The crooks then convince you to transfer the funds from your “old, hacked” account to this new one, leading you to believe that the account was created by the bank minutes ago, especially for the purpose of “protecting” you from an active attack.
Of course, this “new account” is just a regular account that was opened recently by accomplices of the crooks, perhaps using fraudulent documentation to pass the bank’s know-your-customer (KYC) process.
So, the account it is already directly under the control of the scammers, and the money will typically be whisked out of that “new” account even before you finish the call.
In cases like this, victims sometimes tragically find themselves left high and dry by their bank, which may claim that because they apparently willingly transferred the funds of their own accord, and properly identified themselves to the online banking system (for example by using 2FA), the funds have technically not been “stolen”, and the bank therefore has no liability.
What to do?
- Never believe anyone who contacts you out of the blue and claims to be “helping” you with a fraud investigation. That person isn’t stopping a fraud, they are starting one.
- Never use contact details given to you by the other person when cybersecurity is at stake. This cannot possibly prove anything, given that the details probably came from a scammer in the first place. All you get is a false sense of “security”.
- Never rely on the Caller ID number that shows up on your phone. The number that appears can easily be faked. If the caller tells you to “check the number if you don’t believe them”, you can be sure they’re a scammer.

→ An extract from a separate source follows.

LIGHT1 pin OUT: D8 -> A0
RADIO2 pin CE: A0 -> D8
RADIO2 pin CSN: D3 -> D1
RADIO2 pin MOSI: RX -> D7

- Never let yourself be talked into handing over personal information, especially not to “prove” your identity. After all, it’s the other person who should be proving themselves to you. Visit your bank in person if you possibly can; if you need to call or interact online, look for contact details printed on something you know you received directly from the bank, such as the back of your payment card or a recent statement.
- Never transfer funds to another account on someone else’s say so. You bank will never call you to ask you to do this, so any call of this sort must be a scam. Worse still, you could find yourself liable for the transfer if you approve it yourself, even if you were tricked into doing so.
- Look out for friends and family who may be vulnerable. These scammers don’t give up easily, and they can be consummate actors when playing the role of a helpful official. Make sure your friends and family know to hang up right away, and to contact you personally for advice, so they never give the scammers a chance to “vouch” for themselves.